John (Johnathan Flanigan) and Jenny (Beverly Hynds) are driving through the woods one night on their way to their cabin. Their SUV gets a flat tire, John gets bit by a zombie and they walk the rest of the way to the cabin. Once there, they essentially lay around for days while John decays and infects Jenny. As our zombie duo develops the urge to kill, Jenny refuses while John is happy to slaughter and eat anyone who wanders into the woods. This goes on and on and on until this 92 minute movie feels like it's 76 hours long before it mercifully puts itself out of its misery.

I'll give writer/director Carl Lindbergh credit for one thing. T his is a good idea for a story. But you know what? Everybody has good ideas. Very few have the talent and ambition to do anything with them. Lindbergh is an example of the bane of modern cinema. He has a good idea and a little ambition but absolutely no talent at all. You can make a movie so cheaply and so easily nowadays that the marketplace if drowning in irredeemable pieces of crap from deluded half-wits like Lindbergh.

This movie has bad lighting, bad sound, bad make up and bad camera work. The plot will put you to sleep, the dialog will put you in a coma and the acting will put you six feet under. Even the hairdos on the main characters are notably wretched. Johnathan Flanigan looks like Luke Perry from the middle of the second season of Beverly Hills 90210 and Beverly Hynds is sporting a feathered bob cut that looks like some sort of medieval half-helmet.

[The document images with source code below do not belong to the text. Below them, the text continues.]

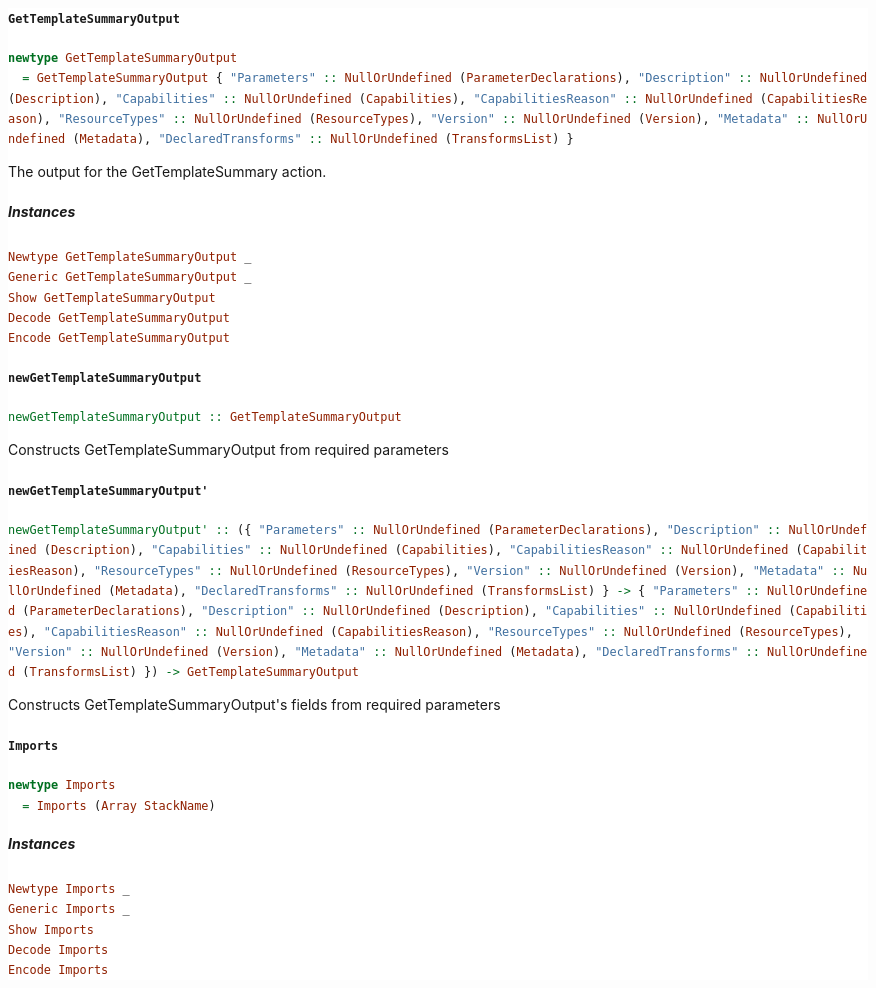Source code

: #### `GetTemplateSummaryOutput`

``` purescript
newtype GetTemplateSummaryOutput
  = GetTemplateSummaryOutput { "Parameters" :: NullOrUndefined (ParameterDeclarations), "Description" :: NullOrUndefined (Description), "Capabilities" :: NullOrUndefined (Capabilities), "CapabilitiesReason" :: NullOrUndefined (CapabilitiesReason), "ResourceTypes" :: NullOrUndefined (ResourceTypes), "Version" :: NullOrUndefined (Version), "Metadata" :: NullOrUndefined (Metadata), "DeclaredTransforms" :: NullOrUndefined (TransformsList) }
```

<p>The output for the <a>GetTemplateSummary</a> action.</p>

##### Instances
``` purescript
Newtype GetTemplateSummaryOutput _
Generic GetTemplateSummaryOutput _
Show GetTemplateSummaryOutput
Decode GetTemplateSummaryOutput
Encode GetTemplateSummaryOutput
```

#### `newGetTemplateSummaryOutput`

``` purescript
newGetTemplateSummaryOutput :: GetTemplateSummaryOutput
```

Constructs GetTemplateSummaryOutput from required parameters

#### `newGetTemplateSummaryOutput'`

``` purescript
newGetTemplateSummaryOutput' :: ({ "Parameters" :: NullOrUndefined (ParameterDeclarations), "Description" :: NullOrUndefined (Description), "Capabilities" :: NullOrUndefined (Capabilities), "CapabilitiesReason" :: NullOrUndefined (CapabilitiesReason), "ResourceTypes" :: NullOrUndefined (ResourceTypes), "Version" :: NullOrUndefined (Version), "Metadata" :: NullOrUndefined (Metadata), "DeclaredTransforms" :: NullOrUndefined (TransformsList) } -> { "Parameters" :: NullOrUndefined (ParameterDeclarations), "Description" :: NullOrUndefined (Description), "Capabilities" :: NullOrUndefined (Capabilities), "CapabilitiesReason" :: NullOrUndefined (CapabilitiesReason), "ResourceTypes" :: NullOrUndefined (ResourceTypes), "Version" :: NullOrUndefined (Version), "Metadata" :: NullOrUndefined (Metadata), "DeclaredTransforms" :: NullOrUndefined (TransformsList) }) -> GetTemplateSummaryOutput
```

Constructs GetTemplateSummaryOutput's fields from required parameters

#### `Imports`

``` purescript
newtype Imports
  = Imports (Array StackName)
```

##### Instances
``` purescript
Newtype Imports _
Generic Imports _
Show Imports
Decode Imports
Encode Imports
```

Shadows of the Dead is such a waste of time that it even screws up a zombie sex scene. Just think of that phrase, "zombie sex scene". It conjures up all sorts of gross, crazy, disturbing and cool images, doesn't it? Well, Lindbergh takes this awesomely freaked-out concept and films it like makeout session from a PG-13 teen romance where his zombified couple suddenly looks completely healthy and human. Here is a scene that even a retarded chipmunk could have made incredibly gross and/or incredibly funny, and Lindbergh just makes it incredibly blah.

Even if you're a huge fan of the living dead, avoid Shadows of the Dead as though your life depended on it.